Step 5: Final Reinforcement Learning for General Use
Example for Step 5
In our dog example, think of this final phase and the socialization phase of your dogs education. While I mentioned earlier things that look like socialization, this is a bit different. You want to walk your dog around the neighborhood to see how it reacts to loud noises, like leaf blowers. You want to take your dog to the dog park to see how it will interact with other dogs. You want to make sure you dog knows how to behave around humans and other animals you have in the house and in the neighborhood.
Step 5
In the final stage, DeepSeek R1 undergoes a second round of reinforcement learning (RL), a process that is increasingly becoming the dominant method for fine-tuning AI models. This phase is designed to enhance the model’s reasoning capabilities while optimizing it for general usability, focusing on improving both helpfulness and safety.
However, it is important to note that in this stage, DeepSeek appears to have operated under different regulatory and data constraints than Western AI labs. Reports suggest that content alignment measures were influenced by external factors, including the potential prioritization of state-approved narratives in politically sensitive areas. While this may be driven by a need to secure continued research funding, it underscores the complex relationship between AI model development and geopolitical considerations.
Fine-Tuning Strategy: Reinforcement Learning with Multiple Reward Models
To refine general usability, DeepSeek combines two key reinforcement learning techniques:
- Verifiable Domain Reinforcement Learning – Extending the fact-based training used in R1-Zero to reinforce accuracy in areas with clear correctness standards.
- Reinforcement Learning with Human Feedback (RLHF) – Incorporating preference tuning to align responses with user expectations and ensure a more natural, human-like interaction.
This approach builds upon DeepSeek’s existing post-training pipeline from V3, leveraging multiple reward models to optimize response quality and adherence to structured reasoning.
Challenges in Reinforcement Learning Fine-Tuning
Successfully executing this phase requires addressing several open research questions:
- Data Balance: How much factual, verifiable data should be used versus human preference-driven tuning?

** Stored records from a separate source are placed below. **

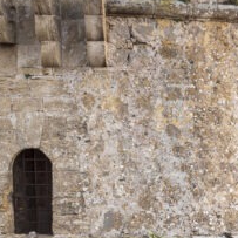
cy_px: 212
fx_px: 879
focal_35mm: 113
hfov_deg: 14.6
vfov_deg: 15.3
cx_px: 333
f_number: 9
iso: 100
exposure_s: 1/5
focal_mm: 20
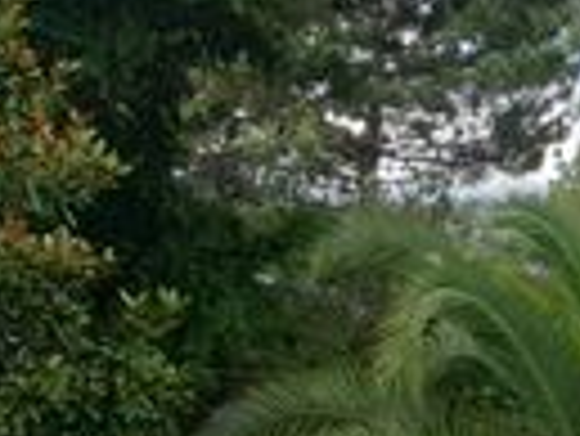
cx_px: 1106
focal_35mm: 121
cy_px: 679
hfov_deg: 14.1
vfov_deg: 11.7
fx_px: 2029
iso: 50
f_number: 2.4
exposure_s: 1/720
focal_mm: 4.3
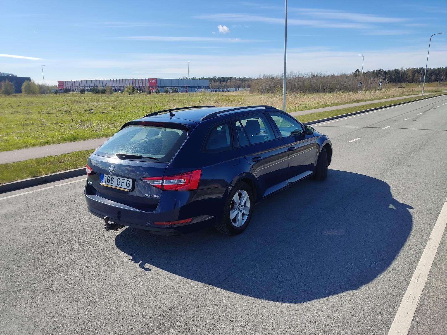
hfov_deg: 69.4
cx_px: 224
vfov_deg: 54.9
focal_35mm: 25
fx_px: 323
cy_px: 168
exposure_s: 1/1470
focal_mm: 4.71
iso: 50
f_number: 1.79
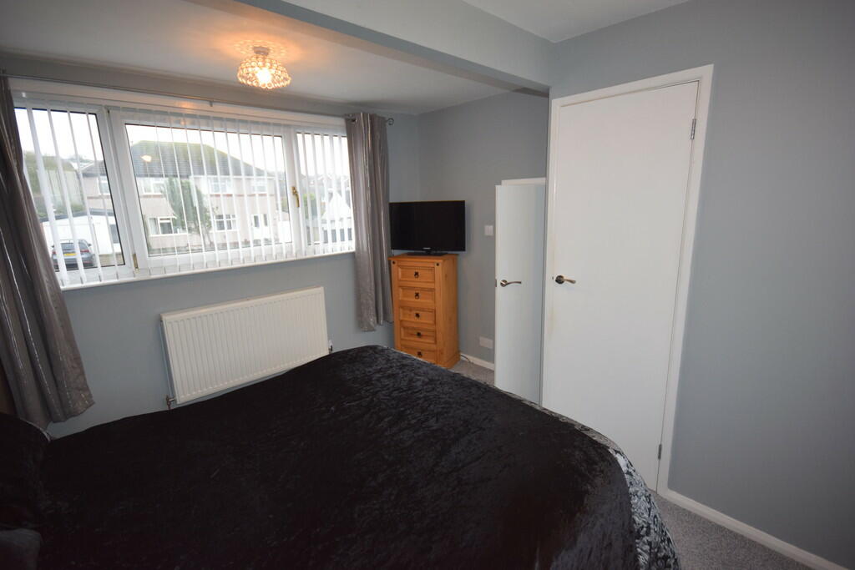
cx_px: 428
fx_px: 392
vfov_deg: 72.1
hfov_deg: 95.0
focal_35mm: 16
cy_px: 285
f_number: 5
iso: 800
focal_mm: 11
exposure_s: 1/100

- Reward Model Selection: Can an existing off-the-shelf reward model be used, or does it need exposure to complex reasoning traces?
- Performance Trade-offs: Are additional safeguards needed to prevent degradation in reasoning ability while improving user-friendliness?
As AI research advances, these challenges will be refined through ongoing experimentation and iteration.
Scalability and Future Considerations
One of the most significant advantages of this approach is that once an AI model learns a task, replicating that knowledge across subsequent models becomes exponentially more efficient. As knowledge transfer becomes more streamlined, AI training will increasingly resemble a simple “Copy-Paste” process, where fundamental reasoning skills and alignment strategies can be rapidly applied to new models with minimal additional effort.
While many details of DeepSeek’s methodology remain undisclosed, the broader framework for reasoning model fine-tuning is becoming clearer. Future research will focus on optimizing reinforcement learning strategies to balance reasoning depth, general usability, and ethical considerations.